A
pandemia dos autorretratos com ajuda de um bastão de cem centímetros
constata a valorização excessiva da imagem
Denise
Molinaro
Não
era para eu estar viva escrevendo este texto. Dia desses fui atingida
por um pau de selfie nas imediações da Avenida Paulista, região na
qual eu transito diariamente por conta do trabalho.
Com
ego do tamanho da Rússia e uma imobilização de sorrisos
anti-espontaneidade, um grupo de estudantes se uniu em frente ao MASP
em busca do melhor ângulo. Eu, que passava por lá a caminho de
casa, ganhei de presente um galo na cabeça. Não fosse ágil, teria
sido afetada por outras dezenas de paus de selfie, cada integrante do
grupo tinha o seu.
Bem
feito pra mim que resolvi atravessar a rua no momento em quem os
adolescentes narcisistas vestiam a máscara da alegria em cliques
fotográficos ignorando tudo o que estava ao redor.
Antes
da abordagem psicanalítica do tema vamos à explicação técnica: o
tal do pau de selfie foi o gadget que mais bombou no Natal passado. O
acessório que acopla smartphones e câmeras GoPro tem alguns botões
e uma interface Bluetooth e permite que selfies mais amplas sejam
feitas sem que se corte a cabeça ou o braço de alguém. O produto
garante ergonomia perfeita às capturas dos narcisos que andam em
bandos vociferando em imagens a própria felicidade.
Os
detentores de paus de selfie são pessoas que se tornaram objetos de
seus próprios fascínios, cientes ou não de seu poder de atração,
ou ainda da falta deste.
A
ideia de esticar um cabo metálico de um metro no meio da galera para
tirar uma foto da própria fuça estudando com afinco o melhor ângulo
fez do ato de fotografar um verdadeiro vexame. A pandemia de selfies,
se analisada como ato comportamental repetitivo, pode ser considerada
tão grave quanto à expansão do Ebola.
Por
trás das manobras que permitem que o fotógrafo seja fotografado,
noto uma sede à divulgação dos "paradisíacos"

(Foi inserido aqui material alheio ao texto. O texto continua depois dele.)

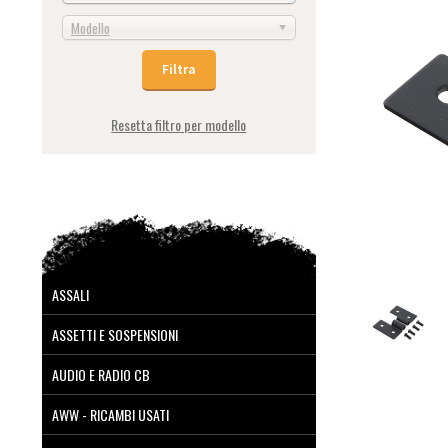
Modello
Resetta filtro per modello
ASSALI
ASSETTI E SOSPENSIONI
AUDIO E RADIO CB
AWW - RICAMBI USATI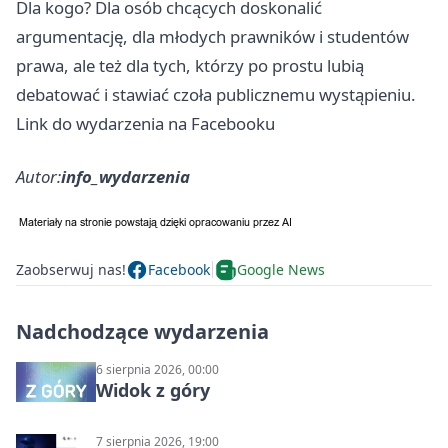
Dla kogo? Dla osób chcących doskonalić
argumentację, dla młodych prawników i studentów
prawa, ale też dla tych, którzy po prostu lubią
debatować i stawiać czoła publicznemu wystąpieniu.
Link do wydarzenia na Facebooku
Autor:
info_wydarzenia
Zaobserwuj nas!
Facebook
Google News
Nadchodzące wydarzenia
6 sierpnia 2026, 00:00
Widok z góry
7 sierpnia 2026, 19:00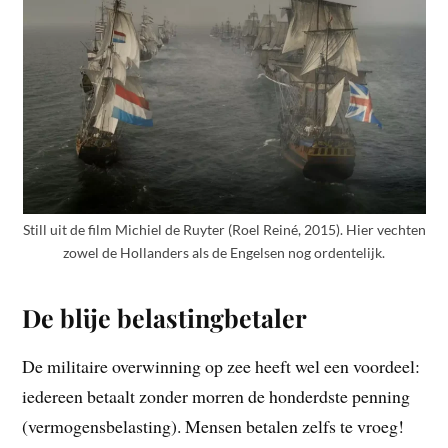
Still uit de film Michiel de Ruyter (Roel Reiné, 2015). Hier vechten
zowel de Hollanders als de Engelsen nog ordentelijk.
De blije belastingbetaler
De militaire overwinning op zee heeft wel een voordeel:
iedereen betaalt zonder morren de honderdste penning
(vermogensbelasting). Mensen betalen zelfs te vroeg!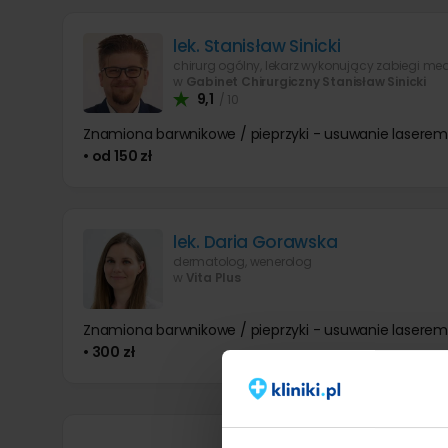
lek. Stanisław Sinicki
w
Gabinet Chirurgiczny Stanisław Sinicki
9,1
/ 10
Znamiona barwnikowe / pieprzyki - usuwanie laserem
• od 150 zł
lek. Daria Gorawska
dermatolog, wenerolog
w
Vita Plus
Znamiona barwnikowe / pieprzyki - usuwanie laserem
• 300 zł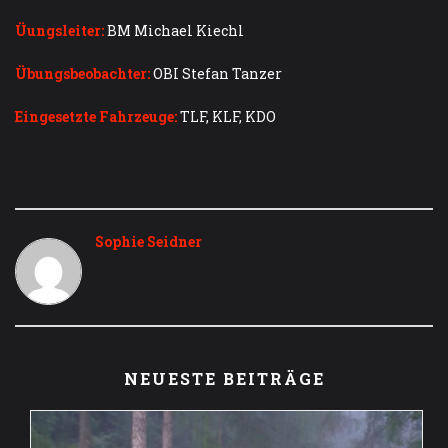
Üungsleiter:
BM Michael Kiechl
Übungsbeobachter:
OBI Stefan Tanzer
Eingesetzte Fahrzeuge:
TLF, KLF, KDO
Sophie Seidner
NEUESTE BEITRÄGE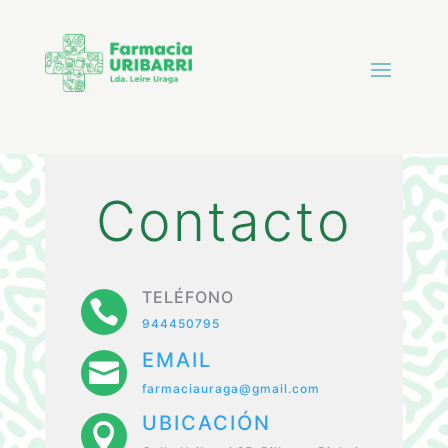
Contacto
TELÉFONO

944450795
EMAIL

farmaciauraga@gmail.com
UBICACIÓN
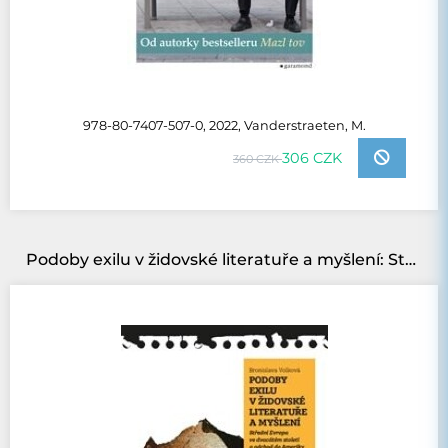
978-80-7407-507-0, 2022, Vanderstraeten, M.
306 CZK
360 CZK
Podoby exilu v židovské literatuře a myšlení: Střední Evropa ve dvacátém století a odchod do Ameriky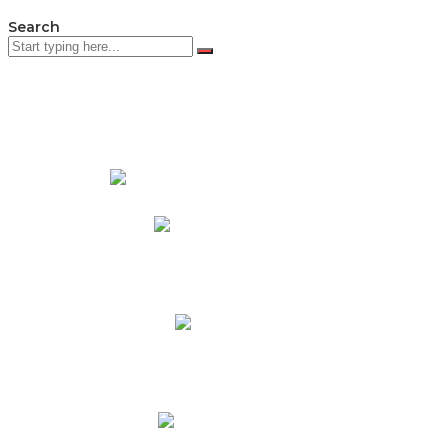
Search
PADRES DE FAMILIA
Padres CNY Online
Circulares a Padres
Cronograma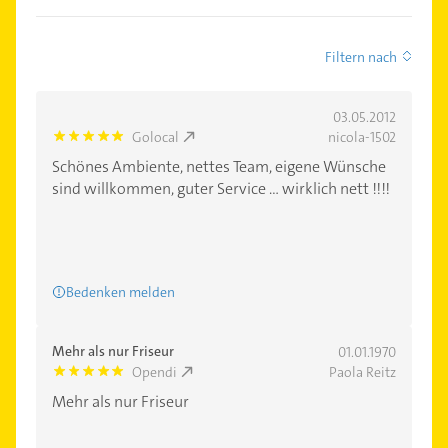
Filtern nach
03.05.2012
Golocal
nicola-1502
5.0
Schönes Ambiente, nettes Team, eigene Wünsche
sind willkommen, guter Service ... wirklich nett !!!!
Bedenken melden
Mehr als nur Friseur
01.01.1970
Opendi
Paola Reitz
5.0
Mehr als nur Friseur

relacionamentos humanos nas redes sociais. Quanto mais likes na
autoimagem, mais bem quisto eu sou.
A
busca pela popularidade revela a afinidade da sociedade atual com o
mundo das fofocas e da aceitação, assim como a análise da imagem
da vida alheia. Não importa o que eu sou, importa o que a foto
mostra que eu seja e quantos likes eu ganho nela.
O
modismo vem ancorado na vontade exagerada de ter a vida acessada
deliberadamente nas redes sociais, não à toa as empresas de
tecnologia foram obrigadas a evoluir a qualidade de suas câmeras
frontais nos smartphones a fim de ganhar essa parcela de narcisistas
disposta a pagar mais pelo gadget que ofereça o melhor
enquadramento.
Tem
gente que viaja o mundo e não consegue fotografar sequer um ponto
turístico, todo atenção está voltada para o clique em si próprio.
É possível que o egocentrismo cegue o ser humano para o que está a
sua volta?
Como
seria se espelhos circundassem seu corpo e para onde você olhasse
encontrasse apenas a si mesmo? Uma overdose de você. Penso que o
mundo tem muito mais coisas interessantes a oferecer, confere?
Um
dos repórteres que trabalha comigo trouxe a informação que uma
empresa americana aproveitou o sucesso do pau de selfie e criou o
‘Belfie Stick’, uma versão do utensílio para reproduzir imagens
em ângulo perfeito da própria bunda. Quando ele pediu minha opinião
eu apenas disse: “preferia ter nascido em 1950”.